BeautifulSoupを使用してtext/htmlドキュメントからクリーンテキストを取得する

text/xmlとtext/htmlという2つのコンテンツタイプを持つドキュメントがあります。私はBeautifulSoupを使って文書を解析し、クリーンテキスト版にしたいと思います。ドキュメントはタプルとして始まるので、私はreprを使ってBeautifulSoupが認識できるようにしてから、find_allを使ってdivの部分を検索してドキュメントのtext/htmlビットを探します。BeautifulSoupを使用してtext/htmlドキュメントからクリーンテキストを取得する

soup = BeautifulSoup(repr(msg_data)) 
text = soup.html.find_all("div")

str_text = str(text) 
soup_text = BeautifulSoup(str_text) 
soup_text.get_text()

しかし、それはその後、変更されます。

はその後、私はそれを変数に保存してからスープオブジェクトに戻ってそれを回し、その上にGET_TEXT呼び出して、そのような文字列に戻ってテキストを回していますユニコードへのエンコード：

u'[9:16 PM\xa0Erica: with images, \xa0\xa0and that seemed long to me anyway, 9:17  
PM\xa0me: yeah, \xa0Erica: so feel free to make it shorter, \xa0\xa0or rather, please do, 
9:18 PM\xa0nobody wants to read about that shit for 2 pages, \xa0me: :), \xa0Erica: while 
browsing their site, \xa0me: srsly, \xa0Erica: unless of course your writing is magic, 
\xa0me: My writing saves drowning puppies, \xa0\xa0Just plucks him right out and gives 
them a scratch behind the ears and some kibble, \xa0Erica: Maine is weird, \xa0me: haha]'

私はそうのように、UTF-8として再エンコードすることにしてみてください：

soup.encode('utf-8')

私は戻って未解析のタイプにしています。

クリーンなテキストを文字列として保存してから、テキスト内の特定のものを見つけることができます（上記の例の "puppies"など）。

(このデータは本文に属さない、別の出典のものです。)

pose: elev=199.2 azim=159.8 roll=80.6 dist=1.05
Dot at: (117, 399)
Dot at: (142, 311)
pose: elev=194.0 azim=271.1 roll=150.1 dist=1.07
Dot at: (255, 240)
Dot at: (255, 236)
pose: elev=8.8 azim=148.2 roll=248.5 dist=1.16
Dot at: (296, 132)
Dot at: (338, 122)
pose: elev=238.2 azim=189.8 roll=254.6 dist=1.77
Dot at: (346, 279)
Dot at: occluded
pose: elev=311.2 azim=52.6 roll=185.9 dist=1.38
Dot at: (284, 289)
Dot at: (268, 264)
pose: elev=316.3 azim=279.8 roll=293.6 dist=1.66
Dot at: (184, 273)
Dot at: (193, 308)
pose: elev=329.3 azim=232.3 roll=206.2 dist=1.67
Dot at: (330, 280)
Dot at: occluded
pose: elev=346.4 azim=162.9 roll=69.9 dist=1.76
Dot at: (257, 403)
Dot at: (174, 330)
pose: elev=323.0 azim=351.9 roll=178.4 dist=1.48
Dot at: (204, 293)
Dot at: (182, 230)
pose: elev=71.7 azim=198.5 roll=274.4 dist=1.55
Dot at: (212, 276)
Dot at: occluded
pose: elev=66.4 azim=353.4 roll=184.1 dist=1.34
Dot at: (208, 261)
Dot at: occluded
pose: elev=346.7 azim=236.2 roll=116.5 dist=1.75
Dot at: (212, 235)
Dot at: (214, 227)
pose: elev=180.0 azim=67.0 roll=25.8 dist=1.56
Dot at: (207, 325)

基本的に、私はここでサークルで走っています。誰も助けることができますか？いつものように、何か助けてくれてありがとう。

出典

2012-03-18 spikem

エンコードは損なわれません。それはまさにそれがすべきものです。 '\xa0'は、改行しないスペースのUnicodeです。

あなたはASCIIとして、この（ユニコード）文字列をエンコードしたい場合、あなたはそれを理解していない任意の文字を無視するコーデックを伝えることができます。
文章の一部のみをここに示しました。